Tom Long(Detroit News): "Wolf Creek 2" is gory, disturbing, inventive, twisted and rather well made.
Tirdad Derakhshani(Philadelphia Inquirer): A thriftless-moving, lean killing machine that enjoin delight genre fans.
Jeannette Catsoulis(New York Times): Mick has been reimagined of the same kind with a chortling, xenophobic butcher who enjoys a singalong of "Tie Me Kangaroo Down, Sport" and dismembers his victims by the help of Patsy Cline's "I Fall to Pieces."
Martin Tsai(Los Angeles Times): Ultimately the succeeding part's raisons d'e strike one as being to be emulating superior movies, from "Deliverance" to "Joy Ride" to "Saw."
Scott Bowles(USA Today): While Creek has more notable frights reminiscent of the 2005 inventive, this version tries too hard to appoint a franchise-able serial killer from Down Under, a Mad Max by a machete.
Keith Uhlich(Time Out New York): This Creek has popularity dry.
Maitland McDonagh(Film Journal International): A rude and admirably grueling serial-killer thriller, this Australian sense is also repetitive and ultimately a slender dull.
Witney Seibold(Nerdist): Its grindhouse appeal will be enough for some audiences, if it be not that I sometimes require more of a specification to be made other than "It hurts then outback psychopaths stab you a hunch."
Laura Clifford(Reeling Reviews): Jarratt's civil Outback schtick is designed to catch, but even without the soft barter approach, the genius of Mclean's creation is that he's share and parcel of the brutal prospect.

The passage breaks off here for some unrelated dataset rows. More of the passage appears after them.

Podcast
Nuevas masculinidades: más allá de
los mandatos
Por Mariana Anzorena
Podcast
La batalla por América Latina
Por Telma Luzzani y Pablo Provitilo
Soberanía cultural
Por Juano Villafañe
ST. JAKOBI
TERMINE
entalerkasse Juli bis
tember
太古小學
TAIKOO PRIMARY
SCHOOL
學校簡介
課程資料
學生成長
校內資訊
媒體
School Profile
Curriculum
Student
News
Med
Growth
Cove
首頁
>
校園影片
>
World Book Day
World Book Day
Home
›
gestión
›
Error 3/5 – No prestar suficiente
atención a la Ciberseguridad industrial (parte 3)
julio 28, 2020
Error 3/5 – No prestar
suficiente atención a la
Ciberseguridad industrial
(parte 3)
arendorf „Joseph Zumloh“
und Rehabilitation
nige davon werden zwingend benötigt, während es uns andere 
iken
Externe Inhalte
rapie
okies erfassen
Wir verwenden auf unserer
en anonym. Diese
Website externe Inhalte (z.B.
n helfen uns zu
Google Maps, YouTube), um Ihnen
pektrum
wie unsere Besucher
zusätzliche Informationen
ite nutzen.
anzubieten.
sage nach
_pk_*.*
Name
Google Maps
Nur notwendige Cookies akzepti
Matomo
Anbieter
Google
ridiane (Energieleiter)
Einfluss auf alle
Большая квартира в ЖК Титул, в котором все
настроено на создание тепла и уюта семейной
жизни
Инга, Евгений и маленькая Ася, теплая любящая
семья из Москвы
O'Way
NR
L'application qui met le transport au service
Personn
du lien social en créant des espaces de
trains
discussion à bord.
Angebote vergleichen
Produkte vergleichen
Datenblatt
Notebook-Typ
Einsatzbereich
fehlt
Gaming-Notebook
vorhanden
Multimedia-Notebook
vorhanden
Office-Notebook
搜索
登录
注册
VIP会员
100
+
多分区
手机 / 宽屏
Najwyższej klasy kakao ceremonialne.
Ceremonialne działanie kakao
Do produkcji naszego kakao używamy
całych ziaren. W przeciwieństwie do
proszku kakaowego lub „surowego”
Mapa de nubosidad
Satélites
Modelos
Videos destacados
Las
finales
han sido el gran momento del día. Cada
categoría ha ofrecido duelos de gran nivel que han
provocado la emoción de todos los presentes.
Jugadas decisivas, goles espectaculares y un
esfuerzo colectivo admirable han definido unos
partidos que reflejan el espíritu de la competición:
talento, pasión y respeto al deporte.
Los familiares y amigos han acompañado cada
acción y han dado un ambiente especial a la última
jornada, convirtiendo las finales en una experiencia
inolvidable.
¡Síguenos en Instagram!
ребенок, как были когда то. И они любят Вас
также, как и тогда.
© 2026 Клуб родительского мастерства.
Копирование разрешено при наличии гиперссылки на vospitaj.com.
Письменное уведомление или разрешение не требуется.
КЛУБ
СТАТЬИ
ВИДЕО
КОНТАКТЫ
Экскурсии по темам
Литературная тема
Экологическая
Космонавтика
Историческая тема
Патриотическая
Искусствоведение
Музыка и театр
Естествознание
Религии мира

Christopher Schobert(The Playlist): While the politics and film as a whole are not entirely lucky, there is much to admire in Wolf Creek 2, not the least if which is director Greg McLean's chutzpah.

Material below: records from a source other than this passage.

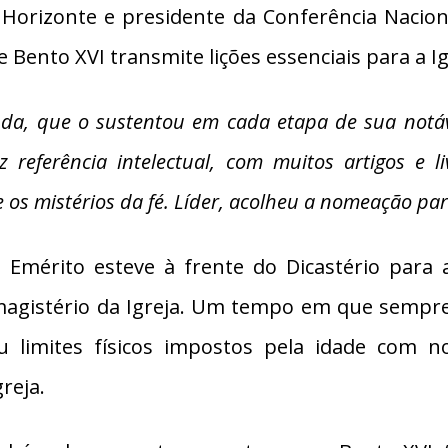
Horizonte e presidente da Conferência Nacion
e Bento XVI transmite lições essenciais para a I
da, que o sustentou em cada etapa de sua notáv
z referência intelectual, com muitos artigos e 
 mistérios da fé. Líder, acolheu a nomeação para s
mérito esteve à frente do Dicastério para a
agistério da Igreja. Um tempo em que sempre e
u limites físicos impostos pela idade com notá
reja.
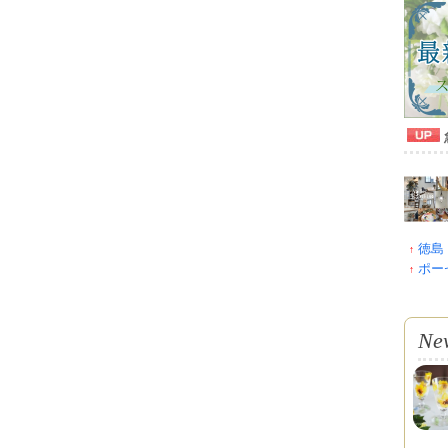
徳島 
↑
ポーセ
↑
Ne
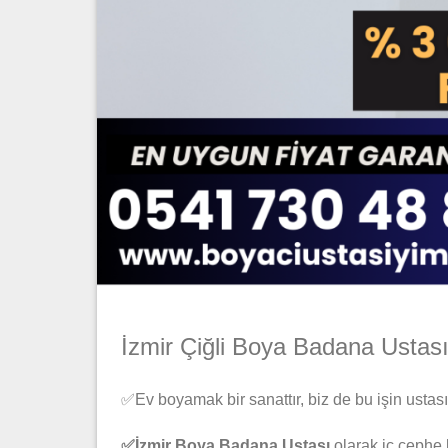
İzmir Çiğli Boya Badana Ustas
✅Ev boyamak bir sanattır, biz de bu işin ustası
✅İzmir Boya Badana Ustası
olarak iç cephe 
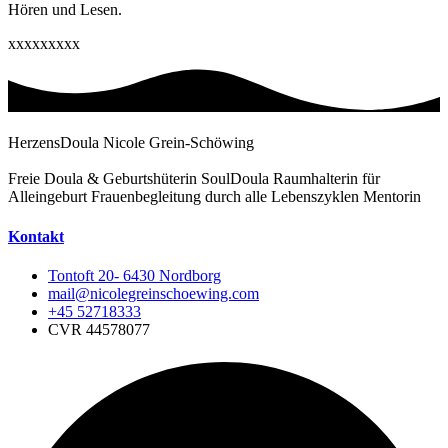
Hören und Lesen.
xxxxxxxxx
HerzensDoula Nicole Grein-Schöwing
Freie Doula & Geburtshüterin SoulDoula Raumhalterin für
Alleingeburt Frauenbegleitung durch alle Lebenszyklen Mentorin
Kontakt
Tontoft 20- 6430 Nordborg
mail@nicolegreinschoewing.com
+45 52718333
CVR 44578077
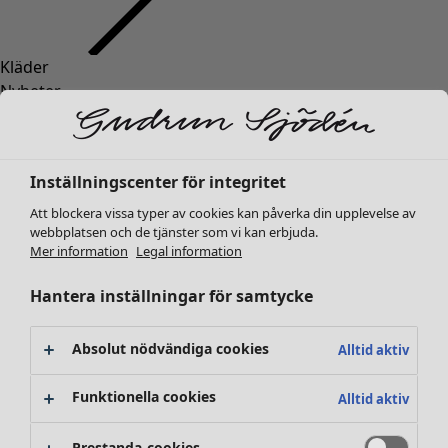
Kläder
Nyheter
Alla kläder
Klänningar
Tunikor
Inställningscenter för integritet
Toppar
Skjortor & blusar
Att blockera vissa typer av cookies kan påverka din upplevelse av
webbplatsen och de tjänster som vi kan erbjuda.
Koftor
Mer information
Legal information
Stickade tröjor
Västar
Hantera inställningar för samtycke
Kappor & jackor
Byxor
Absolut nödvändiga cookies
Alltid aktiv
Kjolar
Skor
Funktionella cookies
Alltid aktiv
Kimonos
Prestanda-cookies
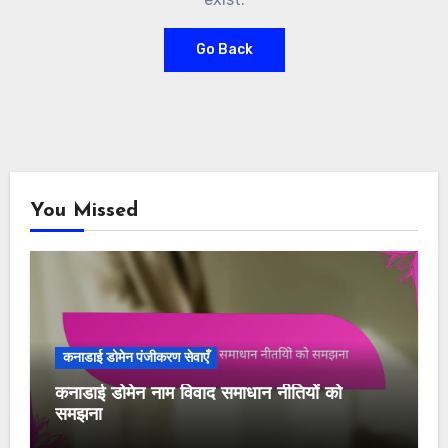
Go Back
You Missed
कनाडाई डोमेन पंजीकरण सेवाएँ
कनाडाई डोमेन नाम विवाद समाधान नीतियों को
समझना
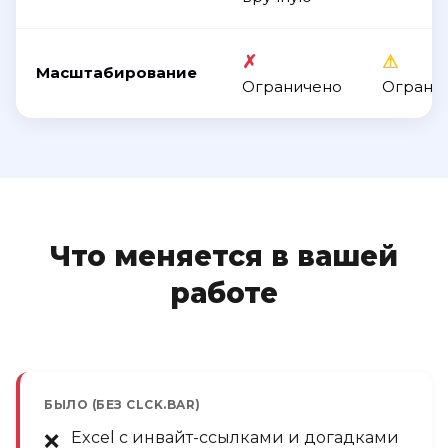
✗
⚠
Масштабирование
Ограничено
Ограни
Что меняется в вашей
работе
БЫЛО (БЕЗ CLCK.BAR)
Excel с инвайт-ссылками и догадками
❌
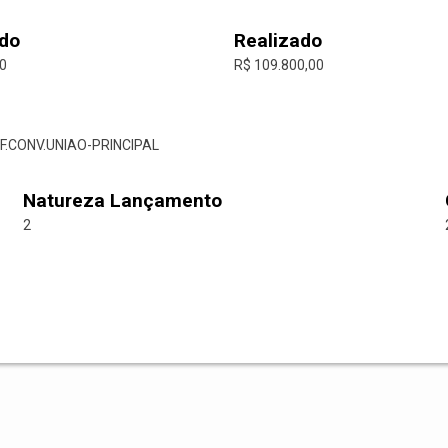
do
Realizado
00
R$ 109.800,00
F.CONV.UNIAO-PRINCIPAL
Natureza Lançamento
2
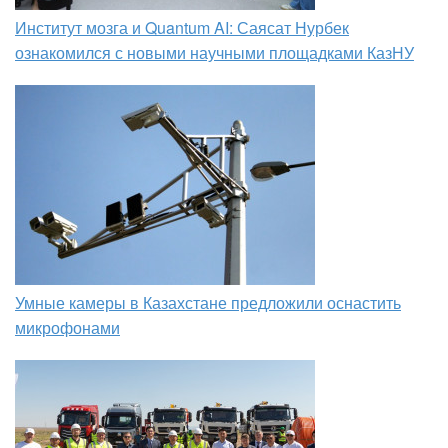
Институт мозга и Quantum AI: Саясат Нурбек
ознакомился с новыми научными площадками КазНУ
Умные камеры в Казахстане предложили оснастить
микрофонами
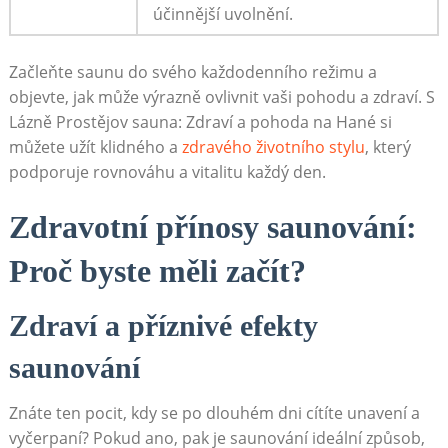
účinnější uvolnění.
Začleňte saunu do svého každodenního režimu a
objevte, jak může výrazně ovlivnit vaši pohodu a zdraví. S
Lázně Prostějov sauna: Zdraví a pohoda na Hané si
můžete užít klidného a
zdravého životního stylu
, který
podporuje rovnováhu a vitalitu každý den.
Zdravotní přínosy saunování:
Proč byste měli začít?
Zdraví a příznivé efekty
saunování
Znáte ten pocit, kdy se po dlouhém dni cítíte unavení a
vyčerpaní? Pokud ano, pak je saunování ideální způsob,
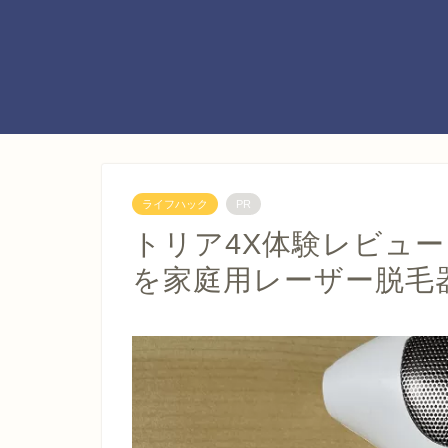
ライフハック
PR
トリア4X体験レビュ
を家庭用レーザー脱毛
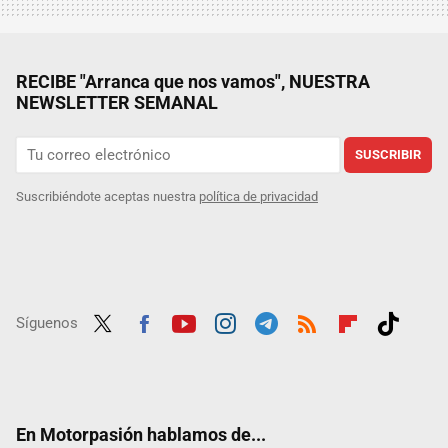
RECIBE "Arranca que nos vamos", NUESTRA
NEWSLETTER SEMANAL
SUSCRIBIR
Suscribiéndote aceptas nuestra
política de privacidad
Síguenos
Twit
Fac
Yout
Inst
Tele
RSS
Flip
Tikt
ter
ebo
ube
agra
gra
boar
ok
ok
m
m
d
En Motorpasión hablamos de...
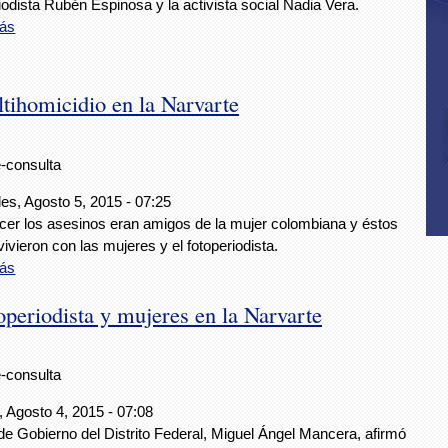
iodista Rubén Espinosa y la activista social Nadia Vera.
ás
tihomicidio en la Narvarte
e-consulta
es, Agosto 5, 2015 - 07:25
ecer los asesinos eran amigos de la mujer colombiana y éstos
ivieron con las mujeres y el fotoperiodista.
ás
periodista y mujeres en la Narvarte
e-consulta
 Agosto 4, 2015 - 07:08
 de Gobierno del Distrito Federal, Miguel Ángel Mancera, afirmó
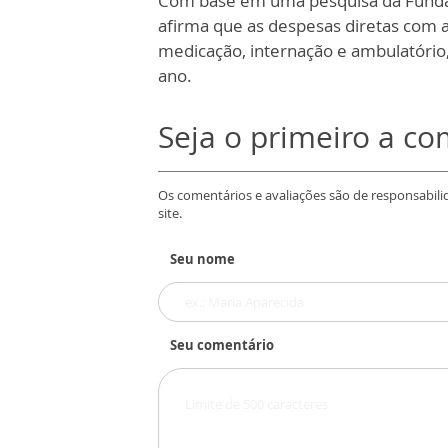
Com base em uma pesquisa da Fundaç
afirma que as despesas diretas com
medicação, internação e ambulatório,
ano.
Seja o primeiro a c
Os comentários e avaliações são de responsabili
site.
Seu nome
Seu comentário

James Verniere(Boston Herald): If you be possible to stomach it, another great, lupine doing as Outback psycho-killer by Aussie stage-player John Jarratt.
Chris Sawin(Examiner.com): John Jarratt is being of the kind which magnificent as ever as the disgustingly gruesome Mick Taylor, mete Wolf Creek 2 is mostly surpassingly predictable and a disappointing sequel to which was otherwise an incredibly daring pristine film.
Simon Abrams(RogerEbert.com): "Wolf Creek 2" isn't abundant different than "Wolf Creek," except it is markedly worse.
Rob Vaux(Mania.com): Sooner or later, you require to serve up something more compelling than some abattoir. For Wolf Creek 2, that's the sole purpose of the exercise.
Cary Darling(Fort Worth Star-Telegram/DFW.com): As well made during the time that it is, it would be highminded to see what McLean could chouse if he were free from genre conventions and could compel his many talents to use in a movie not built on every side of beheadings and dismemberments.
Kristy Puchko(CinemaBlend.com): Offers paltry in the way of new thrills.
Chuck Bowen(Slant Magazine): There are mean shocks in the film, but there are also terrifying moments that poetically claim our empathy.
Scott Weinberg(FEARnet): Starts away strong and unpredictable — and then slowly (highly slowly) runs out of steam.
Travis Hopson(Examiner.com): A tired, unwanted sequel that should have been left Down Under.